Reputation: 4232
I want to write a UserAgentMiddleware for scrapy,
the docs says:
Middleware that allows spiders to override the default user agent. In order for a spider to override the default user agent, its user_agent attribute must be set.
But there is no a example,I have no ideas how to write it.
Any suggestions?
Upvotes: 1
Views: 1196
Reputation: 769
First visit some website and get some of the newest user agents. Then in your standard middleware do something like this. This is the same place you would setup your own proxy settings. Grab a random UA from the text file, and put it in the headers. This is sloppy to show an example you would want to import random at the top and also make sure to closer useragents.txt when you are done with it. I would probably just load them into a list at the top of the document.
class GdataDownloaderMiddleware(object):
@classmethod
def from_crawler(cls, crawler):
# This method is used by Scrapy to create your spiders.
s = cls()
crawler.signals.connect(s.spider_opened, signal=signals.spider_opened)
return s
def process_request(self, request, spider):
# Called for each request that goes through the downloader
# middleware.
user_agents = open('useragents.txt', 'r')

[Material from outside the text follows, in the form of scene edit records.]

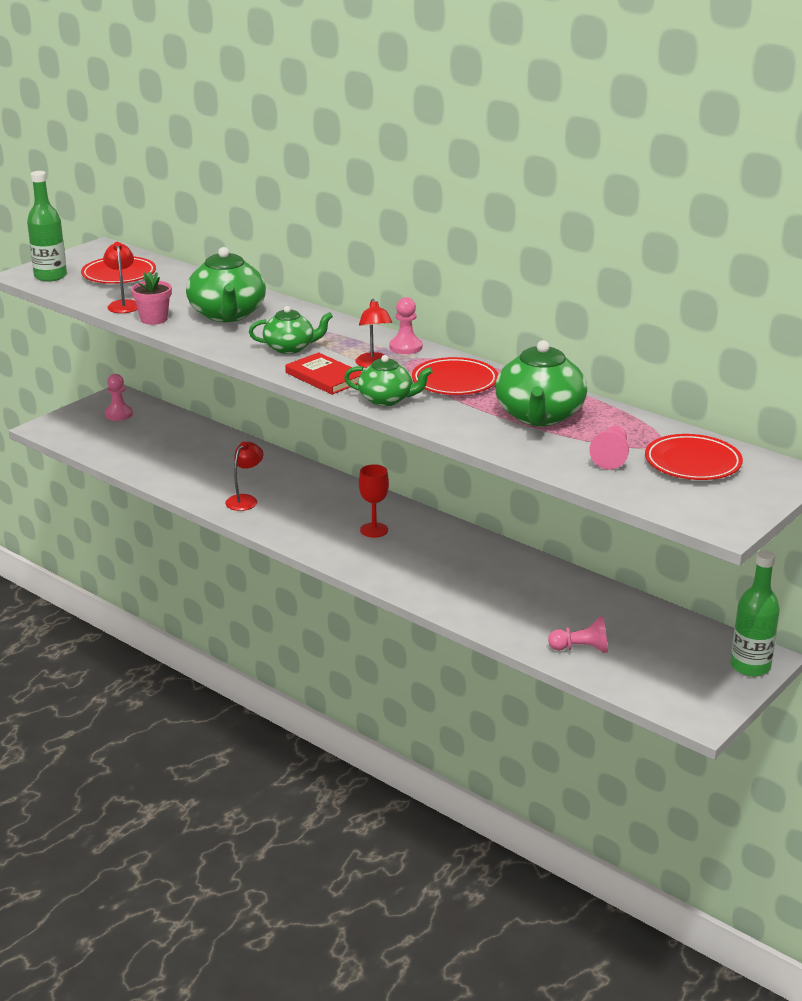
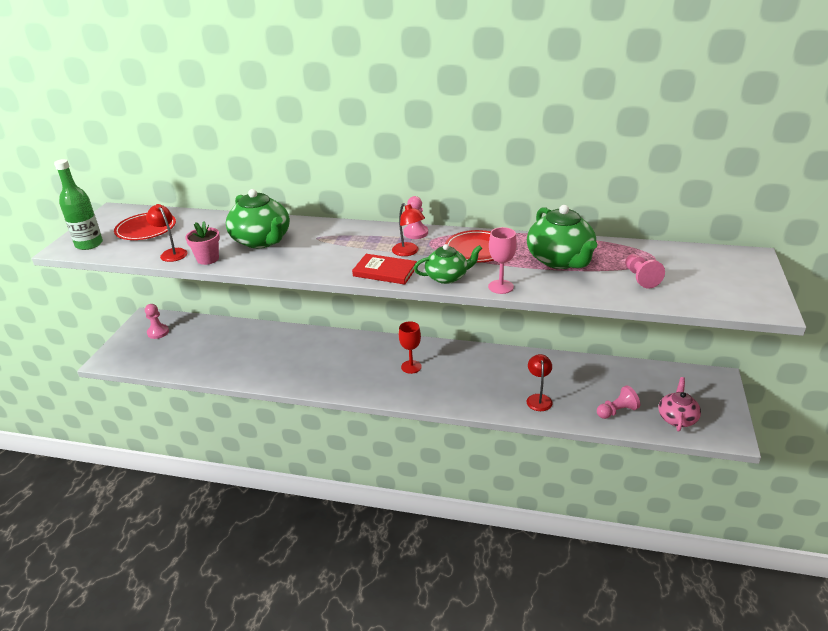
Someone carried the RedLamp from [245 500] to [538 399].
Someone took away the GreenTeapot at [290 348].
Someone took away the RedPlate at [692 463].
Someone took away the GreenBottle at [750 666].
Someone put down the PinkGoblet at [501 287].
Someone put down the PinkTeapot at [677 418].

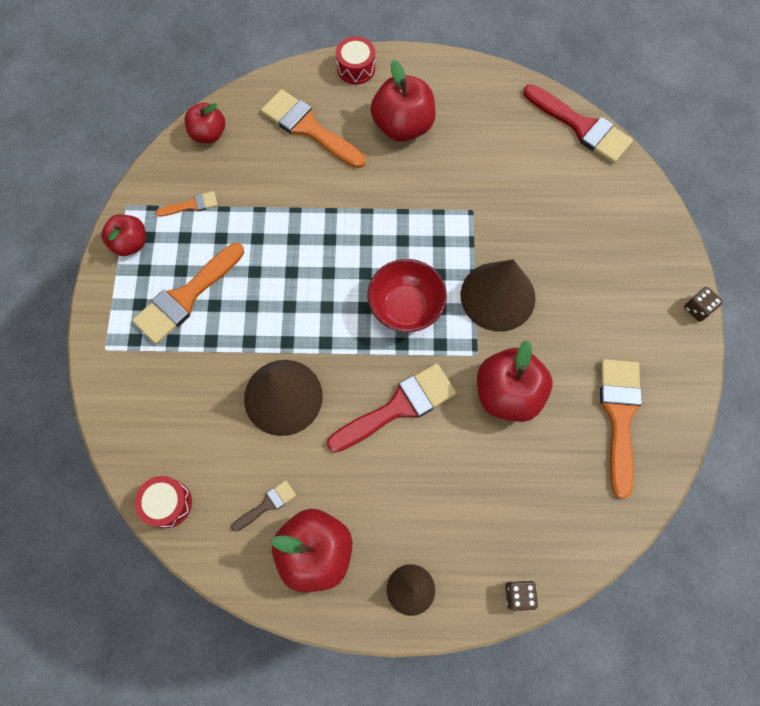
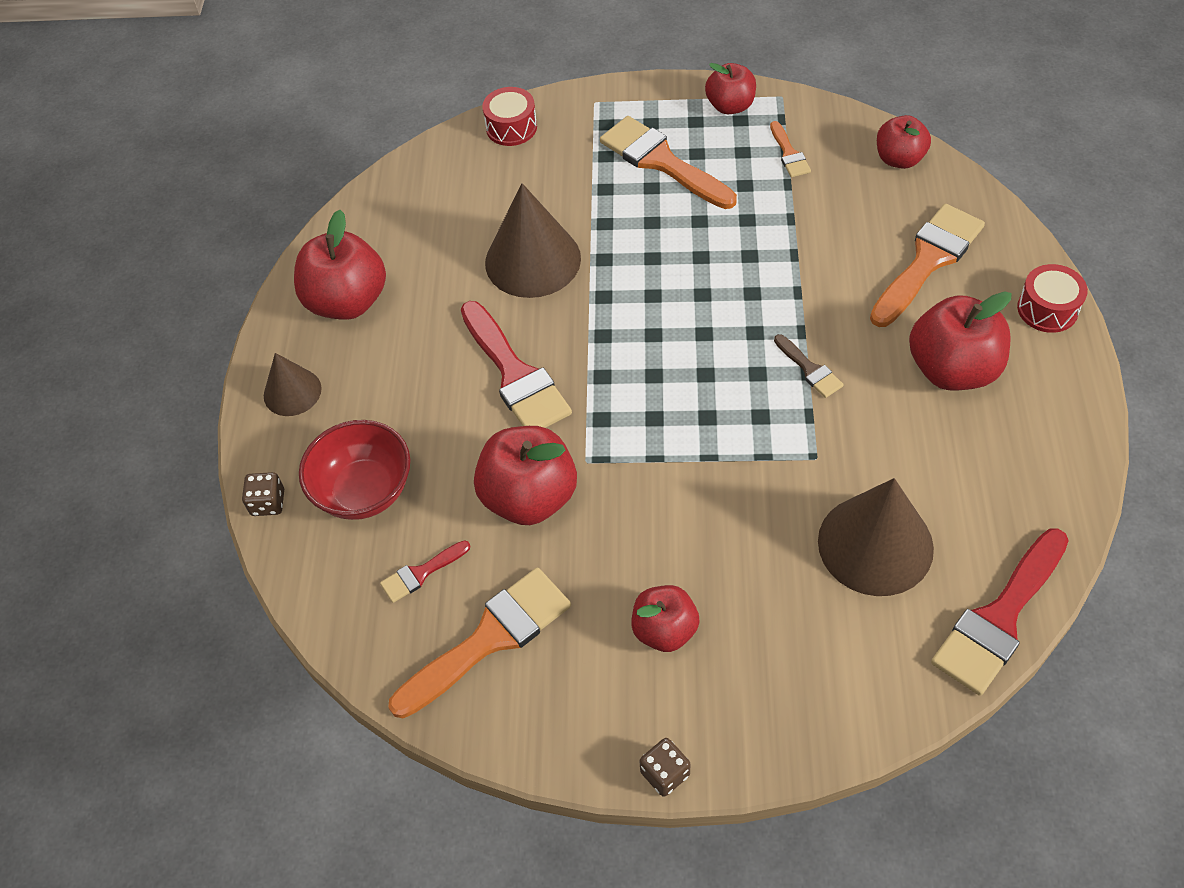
Someone carried the RedDrum from [168 503] to [511 127].
Someone carried the BrownBrush from [267 504] to [809 369].
Someone carried the RedBowl from [405 307] to [364 491].
Someone carried the BrownCone from [497 296] to [875 544].
Someone rotated the OrangeBrush at [619 416] by 45 degrees counterclockwise.
Someone put down the RedBrush at [421 573].
Someone put down the RedApple at [664 630].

user_agents = user_agents.readlines()
import random
user_agent = random.choice(user_agents)
request.headers.setdefault(b'User-Agent', user_agent)
# Must either:
# - return None: continue processing this request
# - or return a Response object
# - or return a Request object
# - or raise IgnoreRequest: process_exception() methods of
# installed downloader middleware will be called
return None
def process_response(self, request, response, spider):
# Called with the response returned from the downloader.
# Must either;
# - return a Response object
# - return a Request object
# - or raise IgnoreRequest
return response
def process_exception(self, request, exception, spider):
# Called when a download handler or a process_request()

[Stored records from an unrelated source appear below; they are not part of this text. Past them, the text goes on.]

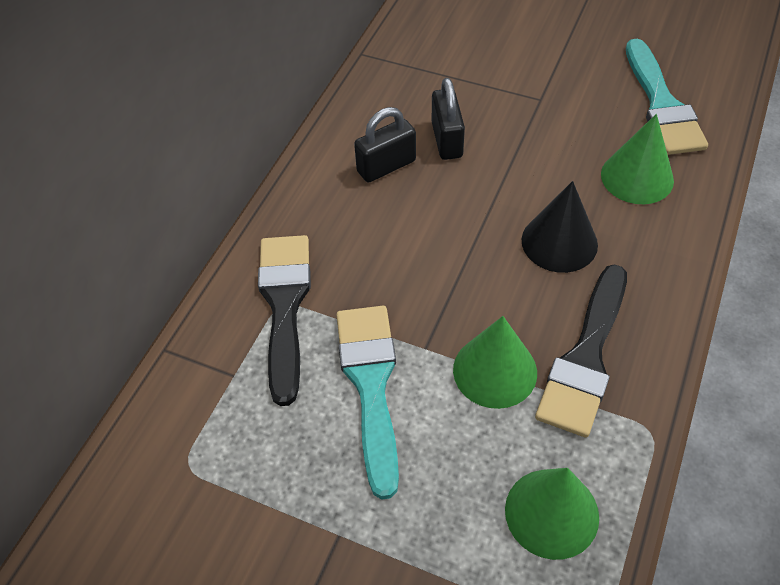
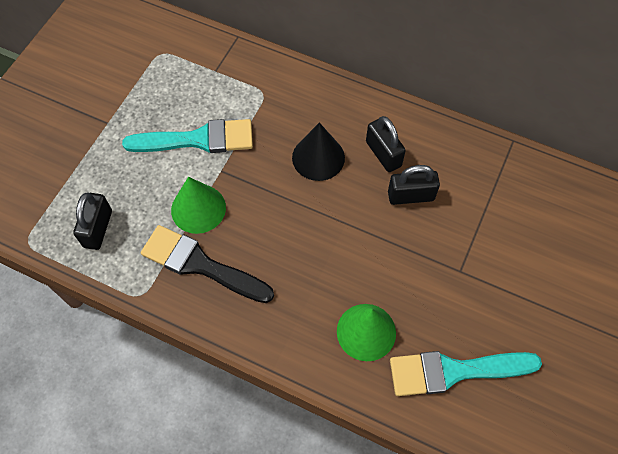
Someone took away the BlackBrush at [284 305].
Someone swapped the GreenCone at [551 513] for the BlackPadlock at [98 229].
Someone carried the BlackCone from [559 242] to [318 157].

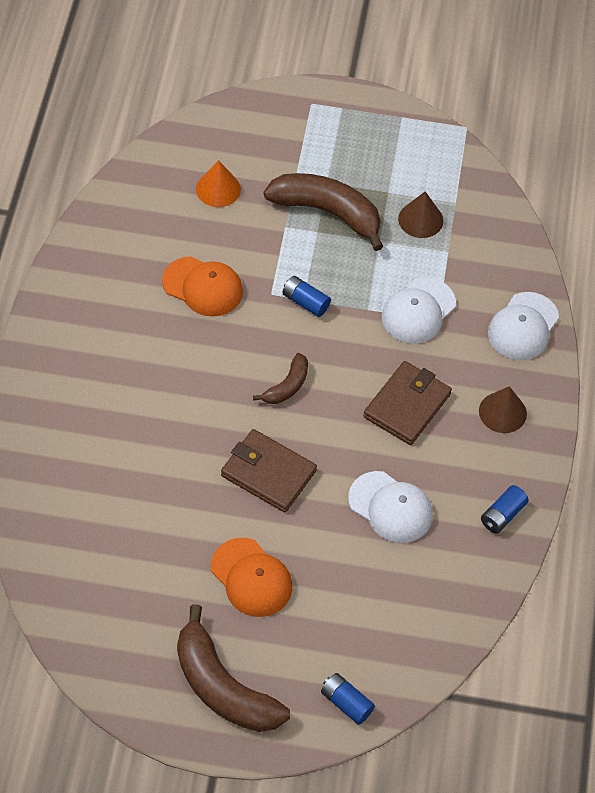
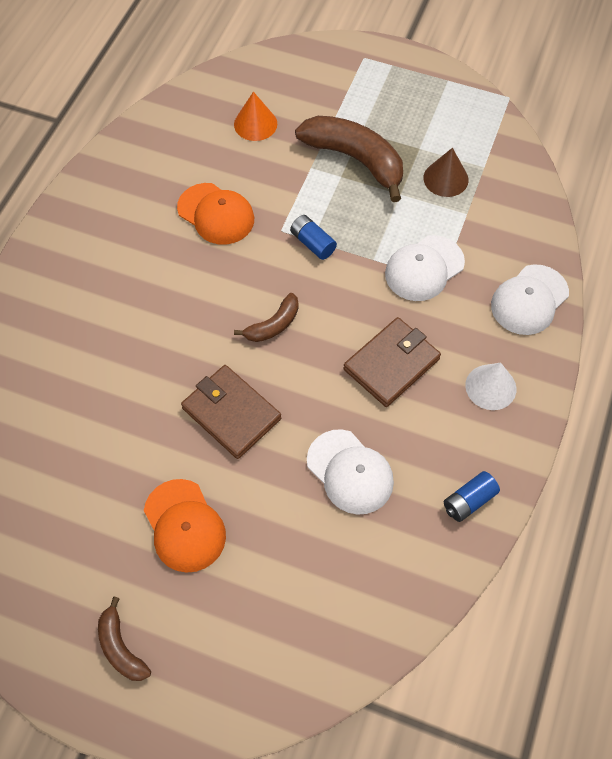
Someone scaled the BrownBanana at [223 687] by 0.52.
Someone took away the BlueBattery at [346 703].
Someone repainted the BrownCone at [502 412], which became the WhiteCone at [490 387].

# (from other downloader middleware) raises an exception.
# Must either:
# - return None: continue processing this exception
# - return a Response object: stops process_exception() chain
# - return a Request object: stops process_exception() chain
pass
def spider_opened(self, spider):
spider.logger.info('Spider opened: %s' % spider.name)
Upvotes: 0
Reputation: 146610
You look at it in install scrapy path
/Users/tarun.lalwani/.virtualenvs/project/lib/python3.6/site-packages/scrapy/downloadermiddlewares/useragent.py
"""Set User-Agent header per spider or use a default value from settings"""
from scrapy import signals
class UserAgentMiddleware(object):
"""This middleware allows spiders to override the user_agent"""
def __init__(self, user_agent='Scrapy'):
self.user_agent = user_agent
@classmethod
def from_crawler(cls, crawler):
o = cls(crawler.settings['USER_AGENT'])
crawler.signals.connect(o.spider_opened, signal=signals.spider_opened)
return o
def spider_opened(self, spider):
self.user_agent = getattr(spider, 'user_agent', self.user_agent)
def process_request(self, request, spider):
if self.user_agent:
request.headers.setdefault(b'User-Agent', self.user_agent)
You can see a below example for setting Random user agent
https://github.com/alecxe/scrapy-fake-useragent/blob/master/scrapy_fake_useragent/middleware.py
Upvotes: 3